Segment Start: SUPPLIED INFORMATION

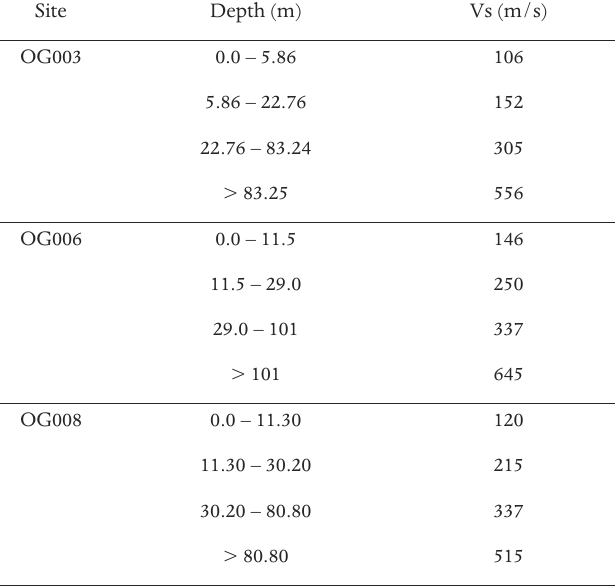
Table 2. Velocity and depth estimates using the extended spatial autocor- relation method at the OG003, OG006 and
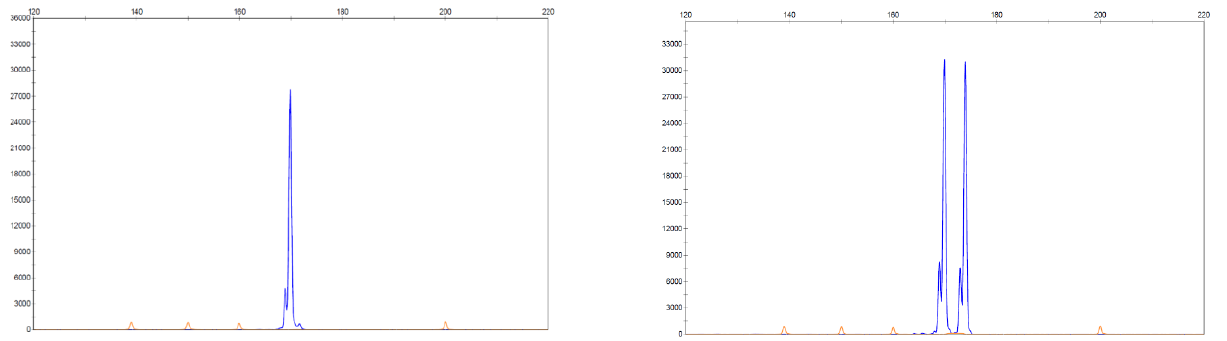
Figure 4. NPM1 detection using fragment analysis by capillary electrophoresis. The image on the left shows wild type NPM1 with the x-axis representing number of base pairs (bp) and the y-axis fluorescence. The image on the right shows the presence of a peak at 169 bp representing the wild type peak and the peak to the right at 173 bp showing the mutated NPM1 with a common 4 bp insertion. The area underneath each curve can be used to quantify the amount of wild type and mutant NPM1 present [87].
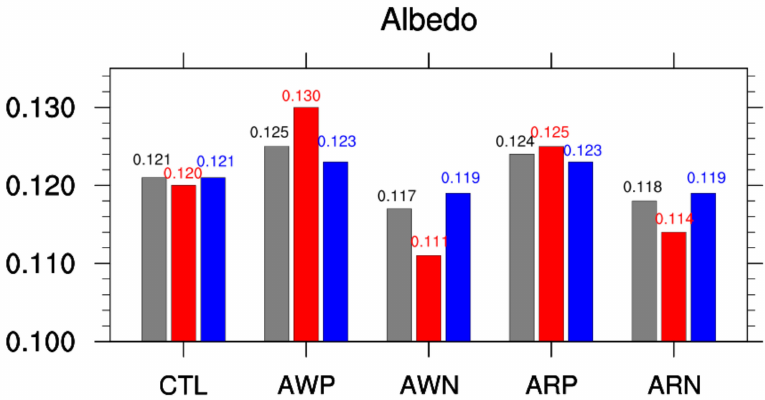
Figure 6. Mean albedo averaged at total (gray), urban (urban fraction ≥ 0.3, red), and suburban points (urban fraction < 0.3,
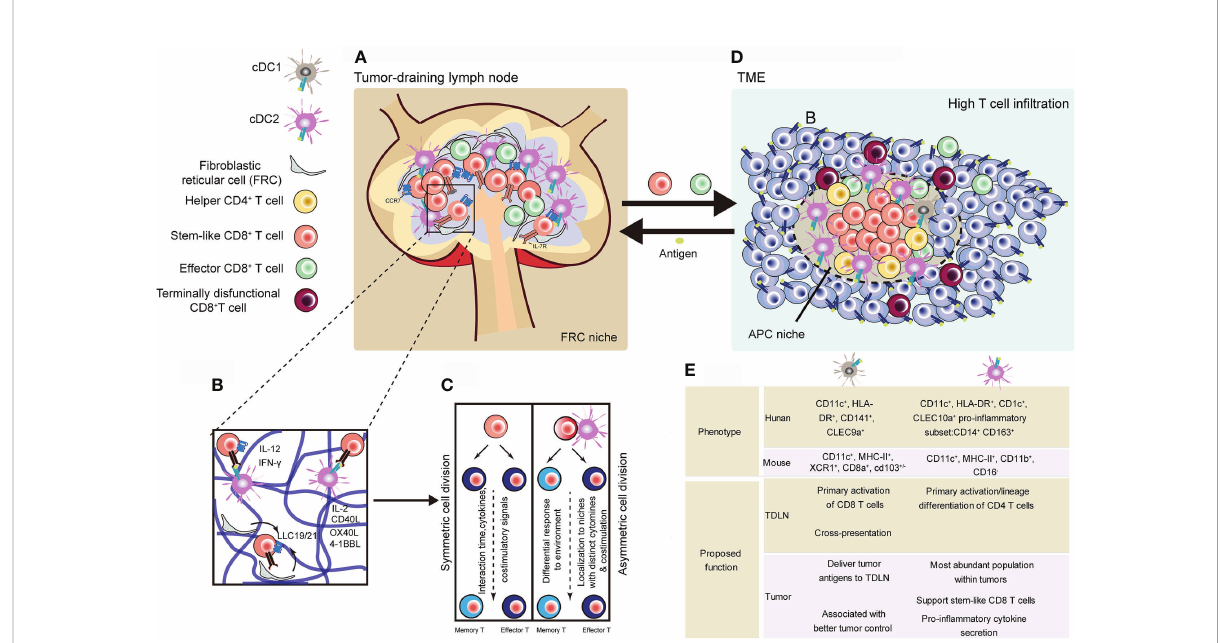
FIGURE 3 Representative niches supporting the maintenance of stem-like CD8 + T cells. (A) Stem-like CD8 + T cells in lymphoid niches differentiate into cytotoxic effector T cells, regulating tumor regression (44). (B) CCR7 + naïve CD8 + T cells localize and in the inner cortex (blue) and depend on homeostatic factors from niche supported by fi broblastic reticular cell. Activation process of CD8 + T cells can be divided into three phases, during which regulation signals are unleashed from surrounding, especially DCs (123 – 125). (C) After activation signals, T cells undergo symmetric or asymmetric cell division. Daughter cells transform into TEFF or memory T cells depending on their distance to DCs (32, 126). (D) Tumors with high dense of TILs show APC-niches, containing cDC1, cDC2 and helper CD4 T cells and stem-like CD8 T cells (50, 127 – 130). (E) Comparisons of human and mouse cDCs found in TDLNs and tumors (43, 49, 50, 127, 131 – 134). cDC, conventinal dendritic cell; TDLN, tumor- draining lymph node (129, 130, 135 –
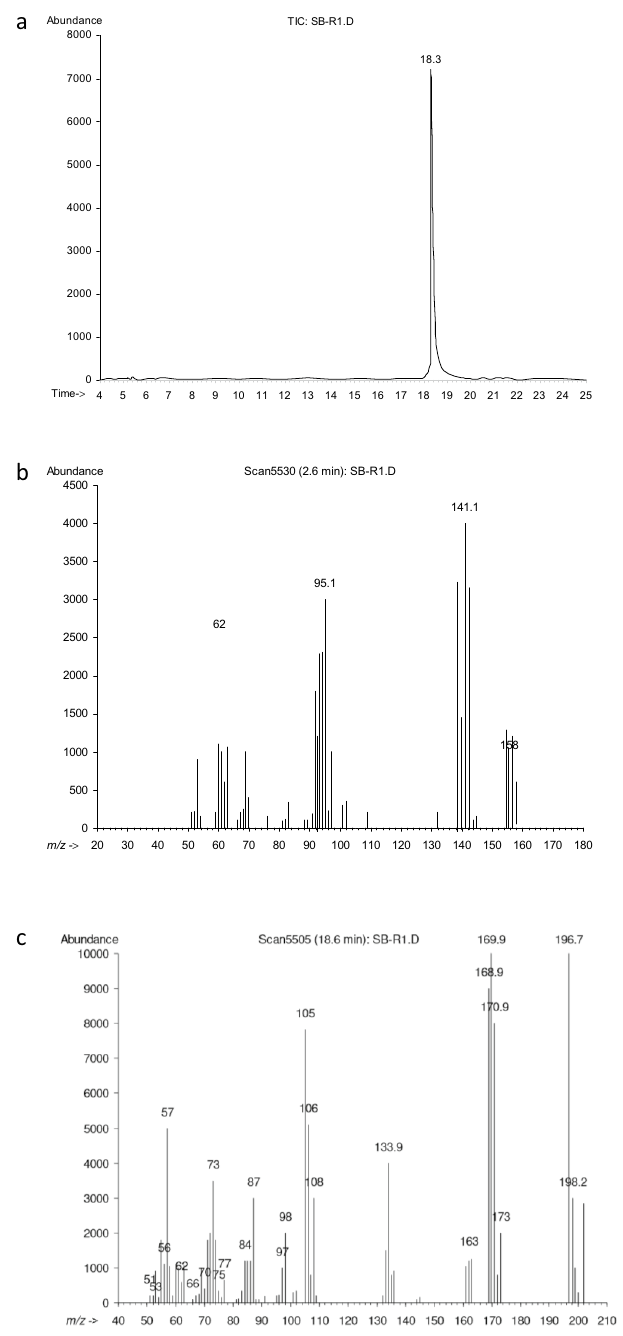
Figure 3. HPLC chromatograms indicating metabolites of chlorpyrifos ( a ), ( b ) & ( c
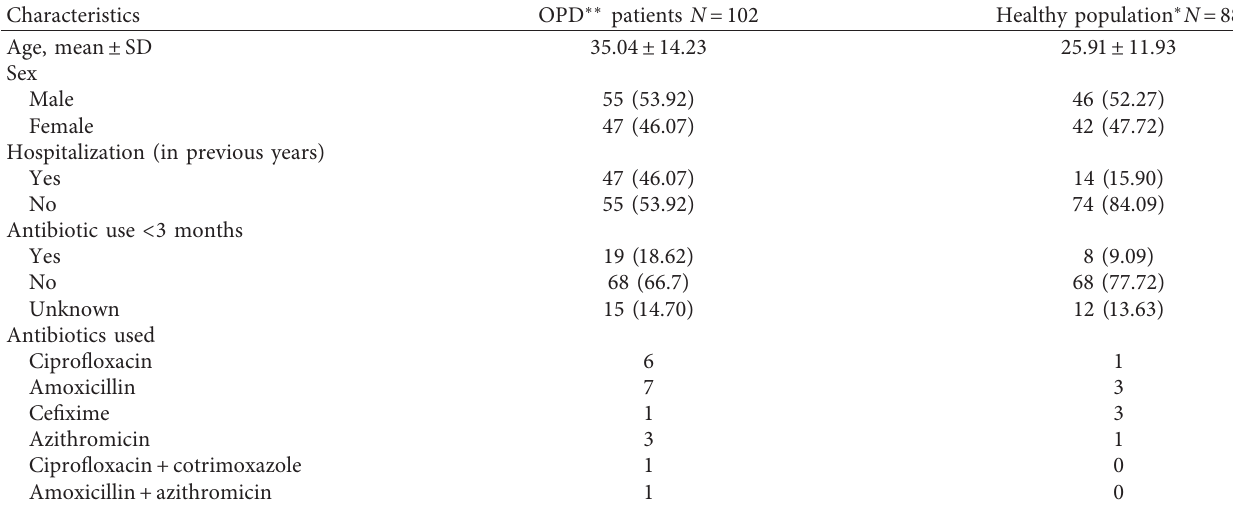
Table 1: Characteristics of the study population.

Segment End: SUPPLIED INFORMATION

DIRECTIONS:
The task calls for every line of the data to be returned exactly, without pictures.

FINISHED EXERCISE:
Table 2. Velocity and depth estimates using the extended spatial autocor- relation method at the OG003, OG006 and
Figure 4. NPM1 detection using fragment analysis by capillary electrophoresis. The image on the left shows wild type NPM1 with the x-axis representing number of base pairs (bp) and the y-axis fluorescence. The image on the right shows the presence of a peak at 169 bp representing the wild type peak and the peak to the right at 173 bp showing the mutated NPM1 with a common 4 bp insertion. The area underneath each curve can be used to quantify the amount of wild type and mutant NPM1 present [87].
Figure 6. Mean albedo averaged at total (gray), urban (urban fraction ≥ 0.3, red), and suburban points (urban fraction < 0.3,
FIGURE 3 Representative niches supporting the maintenance of stem-like CD8 + T cells. (A) Stem-like CD8 + T cells in lymphoid niches differentiate into cytotoxic effector T cells, regulating tumor regression (44). (B) CCR7 + naïve CD8 + T cells localize and in the inner cortex (blue) and depend on homeostatic factors from niche supported by fi broblastic reticular cell. Activation process of CD8 + T cells can be divided into three phases, during which regulation signals are unleashed from surrounding, especially DCs (123 – 125). (C) After activation signals, T cells undergo symmetric or asymmetric cell division. Daughter cells transform into TEFF or memory T cells depending on their distance to DCs (32, 126). (D) Tumors with high dense of TILs show APC-niches, containing cDC1, cDC2 and helper CD4 T cells and stem-like CD8 T cells (50, 127 – 130). (E) Comparisons of human and mouse cDCs found in TDLNs and tumors (43, 49, 50, 127, 131 – 134). cDC, conventinal dendritic cell; TDLN, tumor- draining lymph node (129, 130, 135 –
Figure 3. HPLC chromatograms indicating metabolites of chlorpyrifos ( a ), ( b ) & ( c
Table 1: Characteristics of the study population.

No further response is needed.